◆ Exercise ◆
Could the records below please be retyped exactly, with their pictures left out?

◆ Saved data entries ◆
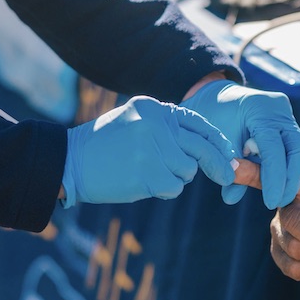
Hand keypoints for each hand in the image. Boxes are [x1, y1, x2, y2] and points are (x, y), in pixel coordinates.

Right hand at [61, 96, 235, 206]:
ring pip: (188, 170)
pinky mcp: (148, 173)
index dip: (217, 140)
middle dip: (219, 164)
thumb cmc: (104, 146)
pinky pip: (174, 188)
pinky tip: (144, 183)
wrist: (70, 161)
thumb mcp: (135, 121)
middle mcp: (156, 124)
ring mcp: (153, 149)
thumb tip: (206, 148)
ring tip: (151, 173)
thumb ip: (166, 128)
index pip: (198, 122)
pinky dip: (165, 190)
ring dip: (176, 178)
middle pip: (201, 147)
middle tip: (228, 175)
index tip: (229, 153)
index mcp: (155, 108)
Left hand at [181, 80, 299, 208]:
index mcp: (259, 108)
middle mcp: (279, 108)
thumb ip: (228, 169)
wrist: (214, 98)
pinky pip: (293, 148)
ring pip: (299, 149)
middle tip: (281, 203)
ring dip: (292, 176)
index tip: (271, 202)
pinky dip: (288, 168)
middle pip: (297, 148)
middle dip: (291, 179)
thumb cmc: (209, 119)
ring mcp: (286, 114)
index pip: (274, 148)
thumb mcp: (214, 145)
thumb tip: (231, 198)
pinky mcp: (288, 123)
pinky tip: (281, 187)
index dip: (274, 178)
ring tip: (281, 198)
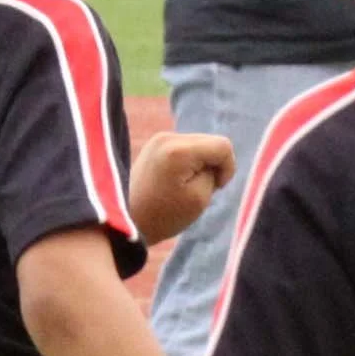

◆ Expected answer ◆
Hand keypoints for each hand in the image. Boxes are [x1, y1, x2, y2] and points are (x, y), in pixel coordinates.

Right hand at [61, 96, 235, 206]:
ring pip: (188, 170)
pinky mcp: (148, 173)
index dip: (217, 140)
middle dip: (219, 164)
thumb cmc: (104, 146)
pinky pip: (174, 188)
pinky tip: (144, 183)
wrist: (70, 161)
thumb mcp: (135, 121)
middle mcp: (156, 124)
ring mcp: (153, 149)
thumb tip: (206, 148)
ring tip: (151, 173)
thumb ip: (166, 128)
index pip: (198, 122)
pinky dip: (165, 190)
ring dip: (176, 178)
middle pip: (201, 147)
middle tip: (228, 175)
index tip: (229, 153)
index mcp: (155, 108)
Left hand at [181, 80, 299, 208]:
index mcp: (259, 108)
middle mcp: (279, 108)
thumb ip: (228, 169)
wrist: (214, 98)
pinky pip: (293, 148)
ring pip: (299, 149)
middle tip: (281, 203)
ring dip: (292, 176)
index tip: (271, 202)
pinky dip: (288, 168)
middle pip: (297, 148)
middle dip: (291, 179)
thumb cmc: (209, 119)
ring mcp: (286, 114)
index pip: (274, 148)
thumb mcp: (214, 145)
thumb tip: (231, 198)
pinky mcp: (288, 123)
pinky tip: (281, 187)
index dip: (274, 178)
ring tip: (281, 198)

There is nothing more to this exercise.